Our professional development is designed to meet the Department for Education’s Standard for teachers’ professional development by supporting teachers to assess and evaluate the impact of the CPD on pupils, embedding courses with the latest research and evidence, training and accrediting our facilitators through our CPD Quality Mark, prolonging engagement with CPD over time and providing the tools for teachers to evidence their impact of the CPD with their line managers and senior leaders.

A further £1.4bn has been announced to add to the £1.7bn already invested in education since the pandemic began. A large proportion of the latest funding is targeted specifically at the National Tutoring Programme. This is the main focus of the second pillar of targeted academic support. We have a number of resources specifically aimed at supporting tutoring including courses to support new tutors in science and maths. In addition to tutoring, this pillar also suggests extending the school day, a decision on this is expected later in the year, however, the opportunity for some year 13s to be able to get funding to repeat their final year has already been announced.

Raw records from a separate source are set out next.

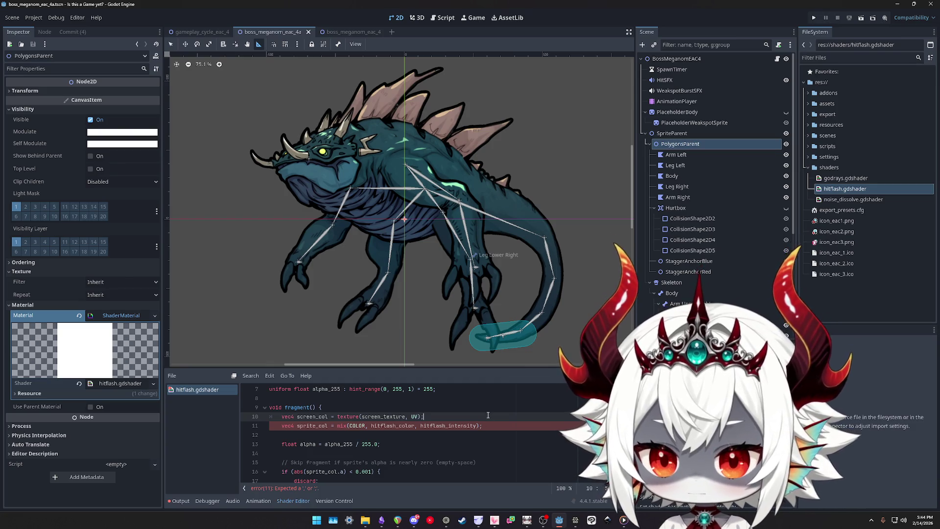
Go to the true_color reference on line 21 for the final COLOR blend
scroll(488, 415, down, 2)
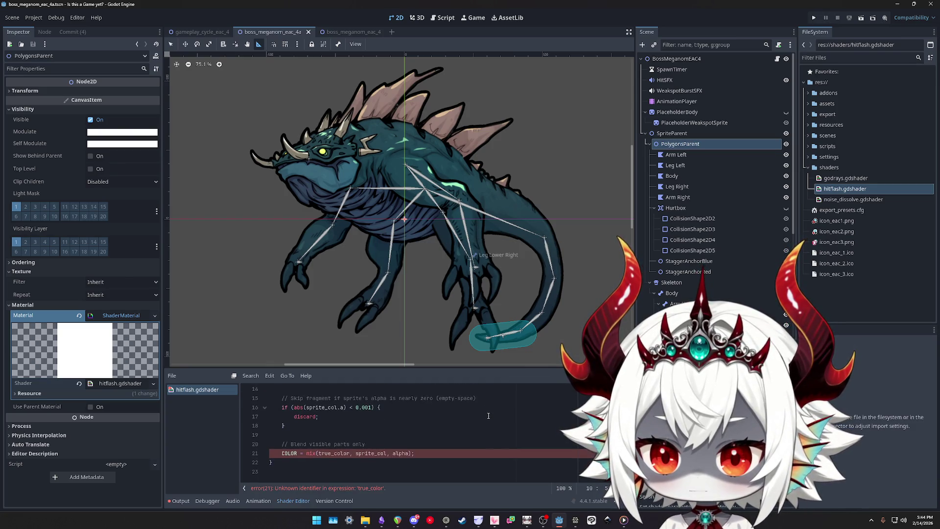
click(335, 453)
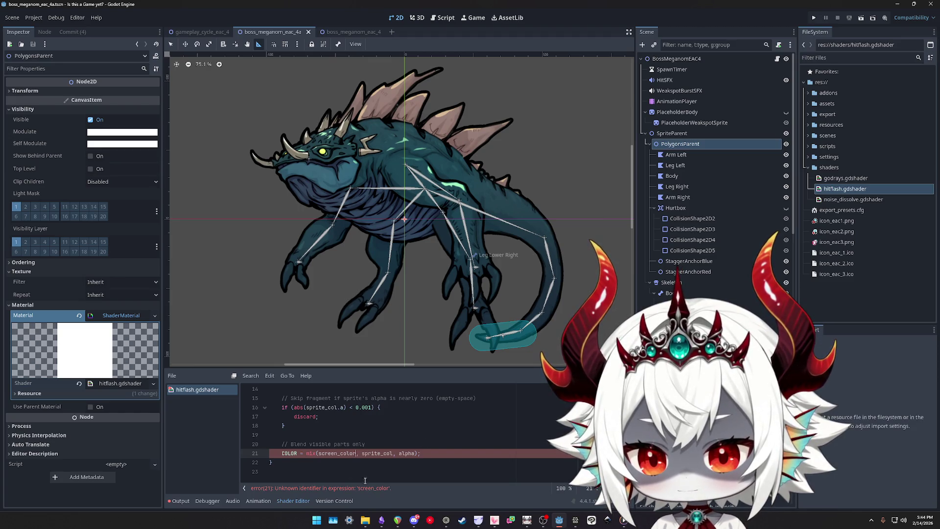
scroll(345, 449, up, 3)
scroll(330, 442, down, 3)
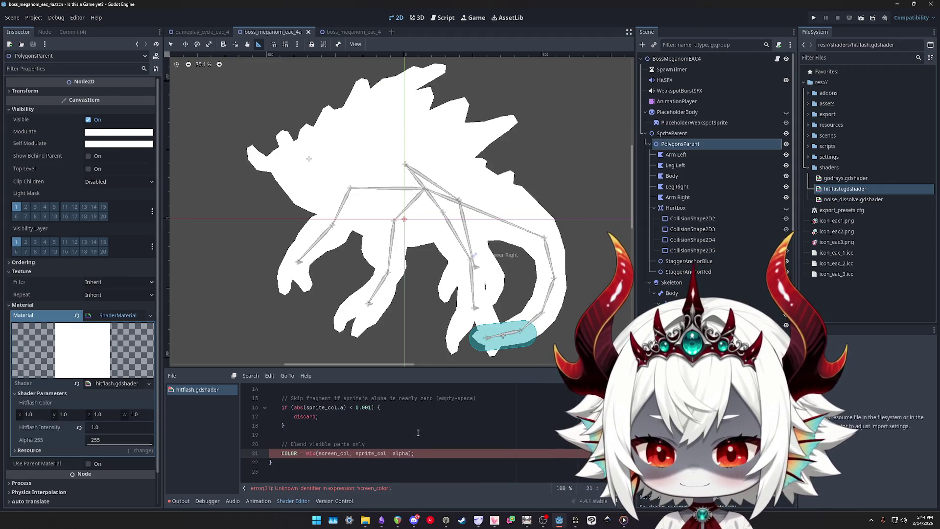
Sweep Alpha 255, set Hitflash Intensity to 1.0, and save the boss scene
mouse_move(137, 443)
mouse_down()
mouse_move(113, 443)
mouse_move(147, 444)
mouse_move(88, 444)
mouse_move(122, 444)
mouse_move(75, 428)
mouse_move(152, 446)
mouse_move(94, 443)
mouse_move(153, 444)
mouse_up()
click(109, 426)
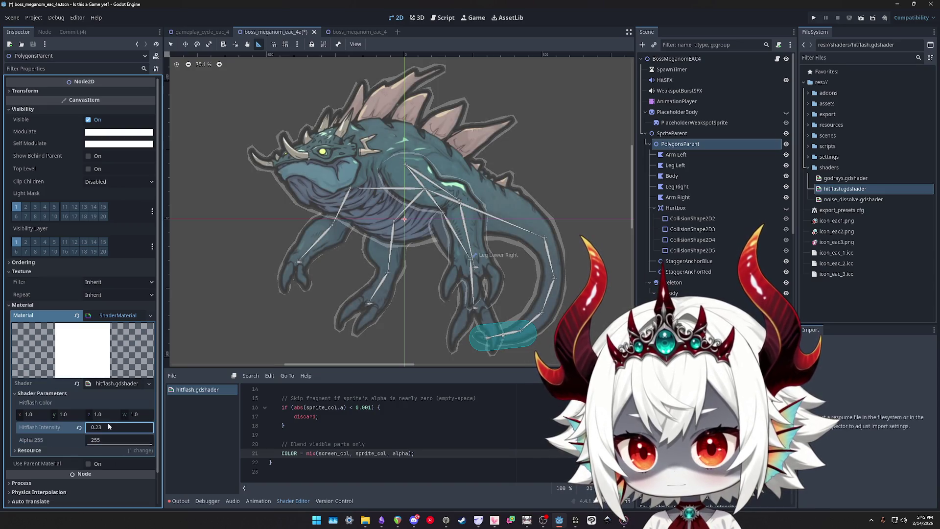
text(1)
key(Return)
click(380, 417)
key(ctrl+s)
Reset Hitflash Intensity to 0, set Alpha 255 to 50, and run the game
click(100, 428)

Finally, the wider school strategy pillar, centred around supporting parents and carers with resources to enable learning to take place at home is important. There is a place for STEM based subjects to support the development of literacy, one of the areas of learning most significantly impacted by school closures. We have resources to support teaching science through stories on our website. Another aspect of this pillar is the support of summer learning through summer programmes of support (both in terms of subject content but importantly on the wellbeing, in particular for the most disadvantaged). We can support with schools planning high quality summer provision for students through our teacher CPD on summer schools, our STEM Ambassador programme and our student facing summer school support.

We will be organising our support around these three pillars, with monthly themes to help break down the steps to education recovery. The first month looks at how curriculum design feeds into high quality teaching, how STEM Clubs can support the delivery of a broad and rich curriculum, and how our STEM Ambassador programme helps put schools and colleges at the centre of communities.